Grâce à l’installation du collège et de l’École normale d’enseignement secondaire spécial (on évitera de mettre un « e » à spécial comme on le lit trop souvent sur certains réseaux sociaux !) en 1866 à Cluny, l’abbaye connaît comme une seconde naissance : « J’ai vu la résurrection de la grande et célèbre abbaye », écrit à Duruy le curé Duquesnay en visite à Cluny.

Le jour de l’ouverture des locaux est fixé au 1er novembre 1866, jour de la Toussaint, et la messe est dite sur un autel provisoire mis en place dans un couloir. C’est l’aumônier et les sœurs de la Congrégation Saint Joseph, infirmières de l’établissement, qui s’occupent dans la précipitation de cette organisation avec les moyens du bord.
Le jour choisi pour cette ouverture est logique par rapport à une date de rentrée des classes mais c’est également comme un hommage, (et nous pouvons imaginer que Duruy y a pensé) à l’un des plus grands abbés de Cluny, Saint Odilon qui avait instauré la fête des défunts, un jour plus tard, le 2 novembre.
Dès l’installation de l’École normale d’enseignement secondaire spécial et du collège dans l’abbaye de Cluny, tous les élèves bénéficient d’un enseignement religieux.
Pour les collégiens, l’enseignement religieux est organisé de la même manière que dans l’enseignement classique. Selon l’arrêté du 24 mars 1863, les cours de religion ont lieu une fois par semaine (le jeudi) et durent une heure. Comme toutes les autres matières, ils donnent lieu à des compositions et des récompenses.
A contrario, l’enseignement religieux sera absent de la formation des futurs enseignants qui se destinent à l’enseignement spécial. À ce sujet, Duruy est très clair et il écrit à son directeur Ferdinand Roux : « Ne laissez pas votre aumônier tirer son grand sabre théologique afin de pourfendre Voltaire et Rousseau (…) Vous vous rappelez mes hésitations à établir dans l’intérieur de l’École un aumônier à demeure. (…) À l’École, l’aumônier ne doit faire qu’un service paroissial, attendu qu’il s’adresse à des jeunes gens assez avancés dans la vie pour que je ne veuille pas me donner le tort d’exercer sur eux, même l’apparence d’une pression religieuse[1]. »
Les offices
L’argent manque et il y a tant à faire en matière de travaux dans l’abbaye, que rénover une chapelle pour les offices n’est pas la priorité du ministre de Napoléon III. Mais, selon A. Penjon[2], la messe est dite après 1869, dans « La chapelle de l’École normale spéciale [qui] occupe l’extrémité méridionale du grand transept. Elle comprend, outre la partie de la croisée qui débordait sur les deux nefs, une travée du dernier collatéral, et les deux petites chapelles de Saint Martial et de Saint Etienne. (…) Il a fallu refaire avec du ciment la base des piliers et des colonnes, rongée par l’humidité, et une sorte de dallage, pour remplacer les anciennes dalles disparues. »
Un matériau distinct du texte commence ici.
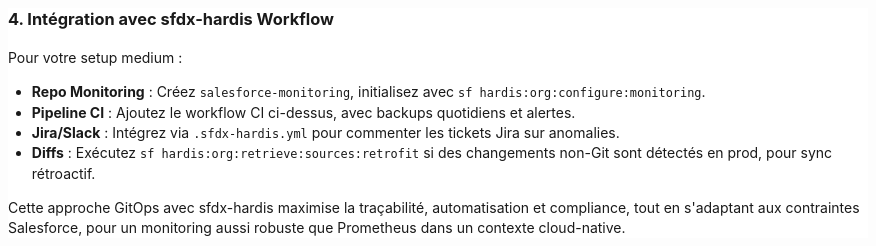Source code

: ### 4. Intégration avec sfdx-hardis Workflow
Pour votre setup medium :
- **Repo Monitoring** : Créez `salesforce-monitoring`, initialisez avec `sf hardis:org:configure:monitoring`.
- **Pipeline CI** : Ajoutez le workflow CI ci-dessus, avec backups quotidiens et alertes.
- **Jira/Slack** : Intégrez via `.sfdx-hardis.yml` pour commenter les tickets Jira sur anomalies.
- **Diffs** : Exécutez `sf hardis:org:retrieve:sources:retrofit` si des changements non-Git sont détectés en prod, pour sync rétroactif.

Cette approche GitOps avec sfdx-hardis maximise la traçabilité, automatisation et compliance, tout en s'adaptant aux contraintes Salesforce, pour un monitoring aussi robuste que Prometheus dans un contexte cloud-native.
Selon le règlement de l’École et du collège, « Les dimanches et jours de fêtes concernés, tous les élèves assistent à la messe qui est célébrée dans la chapelle de l’École. Ils assistent également dans la chapelle aux prières du matin et du soir qui sont récitées par l’un d’entre eux. »
Lorsque l’École ferme ses portes en 1891, la chapelle n’est plus utilisée. Pierre Dameron, directeur de l’école primaire supérieure, sera chargé par le ministre de l’Instruction publique de disperser les objets de culte et les meubles de la chapelle dans différents établissements des académies de Dijon et de Besançon.
Un culte protestant ?
En 1872, le règlement de l’établissement au sujet des offices est modifié. En effet, « Toute facilité sera donnée aux élèves non catholiques pour suivre au dehors l’exercice de leur culte. »
Un office protestant est mis en place en 1872 et c’est le pasteur Charat qui officie jusqu’en 1891, moyennant une indemnité de 325 francs en 1889. L’arrivée à Cluny d’Alsaciens Lorrains de confession protestante ayant opté pour la nationalité française après la guerre de 1870 est peut-être une explication. Plus d’enfants protestants scolarisés entraîne forcément la mise en place d’un culte.
Des années plus tard, on retrouve trace dans Cluny d’un cercle protestant évangélique, « place du marché ». Le temple, fréquenté par les collégiens et élèves-maîtres, se trouvait peut-être à cet endroit dès 1872.

[1] Lettre de Victor Duruy à Ferdinand Roux, 3 décembre 1866.
[2] Professeur de philosophie et morale à l’École normale.